→ **Problemas por resolver**
A. Según la crónica sobre Lemebel, ¿con quién fundó Lemebel las Yeguas del Apocalipsis?
B. Extrae de la crónica sobre Lemebel el fragmento que va desde "Aquella mañana ron" hasta "la noche, propuso.".

→ **Texto de lectura**
------------------------------------------------------------------------

Estaba vestido con una blusa negra, sudadera y tenis converse. Una pañoleta roja con calaveritas impresas completaba su look mañanero, un abanico de encaje blanco reposaba sobre la mesita de la terraza.
—Tengo ron en el cuarto, sírvete dos vasos. Luego se refrescó un poco con el abanico, aquel con el que saldría en Gatopardo, en aquella crónica tan discutida y que lo llenó de rabia con el autor chileno Oscar Contardo.
Aquella mañana ron y Marlboros fueron nuestro desayuno. Propuse a Lemebel iniciar la charla hablando de las Yeguas del Apocalipsis, el grupo de performance que fundó junto a Francisco Casas a finales de los ochenta, y cuyas puestas en escena se hicieron célebres en aquellos oscuros años dictatoriales en Chile: entierros en cal, incursiones a eventos públicos donde terminaban robando besos a escritores y figuras de la política, paseos a lomo de yegua sin más ropa encima que la piel, bailes autóctonos sobre vidrios quebrados, entre muchos otros actos donde lo político y lo gay se fusionaban para denunciar las injusticias de un sistema político que amenazaba a toda una sociedad.
—Traje algo de apoyo visual, podríamos usarlo en la noche, propuso.
Después me invitó a dar una vuelta por la ciudad, no quería hablar más de lo que haríamos en su performance y era mejor no contradecirlo. “Cuando me pongo de mal humor me pongo latosa”, insinuó.
Fuimos a un callejón de artesanías, allí se compró algunas pulseras de motivos indígenas y varias mochilas tejidas que llevaría de regalo a algunos amigos chilenos. Almorzamos y nos despedimos, a las 6:30 pm sería la presentación.

------------------------------------------------------------------------

→ **Datos registrados**

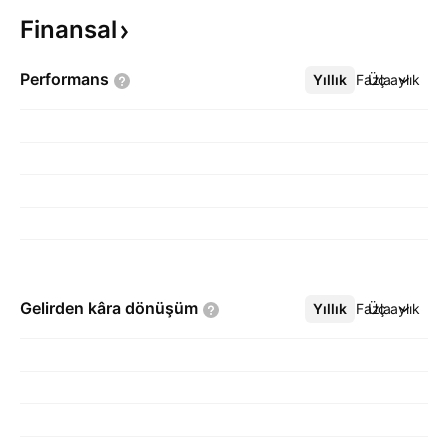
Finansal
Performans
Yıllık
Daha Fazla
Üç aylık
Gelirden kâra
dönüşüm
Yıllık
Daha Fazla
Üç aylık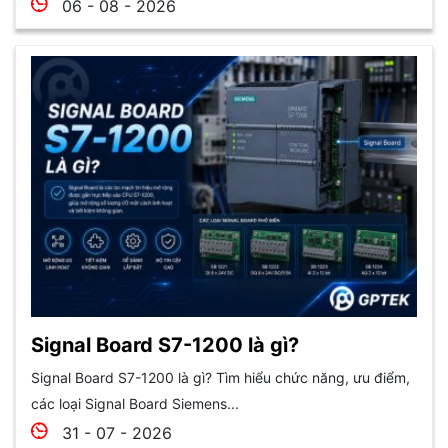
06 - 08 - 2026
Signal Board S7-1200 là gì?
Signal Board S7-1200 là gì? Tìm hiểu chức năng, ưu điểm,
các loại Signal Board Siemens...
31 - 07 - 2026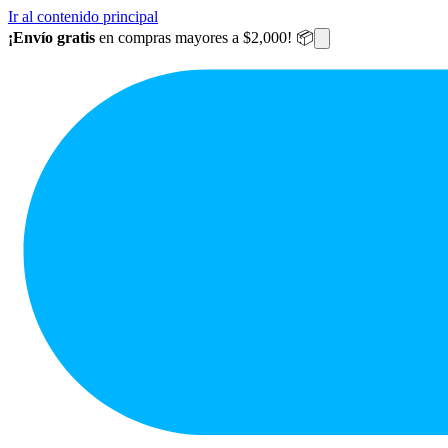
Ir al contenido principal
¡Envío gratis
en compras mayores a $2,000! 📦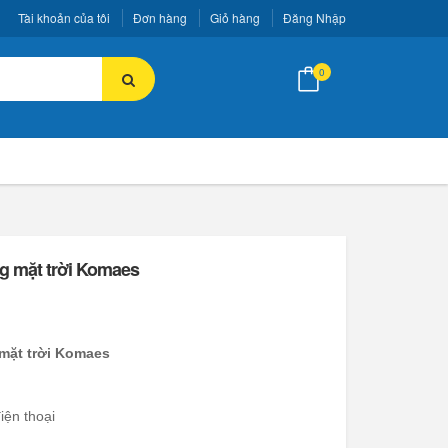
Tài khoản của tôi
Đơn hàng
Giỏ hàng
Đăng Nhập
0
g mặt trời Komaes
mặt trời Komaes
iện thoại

------------------------------------------------------------------------

→ **Lista de soluciones**
A. Con Francisco Casas.

B.
Aquella mañana ron y Marlboros fueron nuestro desayuno. Propuse a Lemebel iniciar la charla hablando de las Yeguas del Apocalipsis, el grupo de performance que fundó junto a Francisco Casas a finales de los ochenta, y cuyas puestas en escena se hicieron célebres en aquellos oscuros años dictatoriales en Chile: entierros en cal, incursiones a eventos públicos donde terminaban robando besos a escritores y figuras de la política, paseos a lomo de yegua sin más ropa encima que la piel, bailes autóctonos sobre vidrios quebrados, entre muchos otros actos donde lo político y lo gay se fusionaban para denunciar las injusticias de un sistema político que amenazaba a toda una sociedad.
—Traje algo de apoyo visual, podríamos usarlo en la noche, propuso.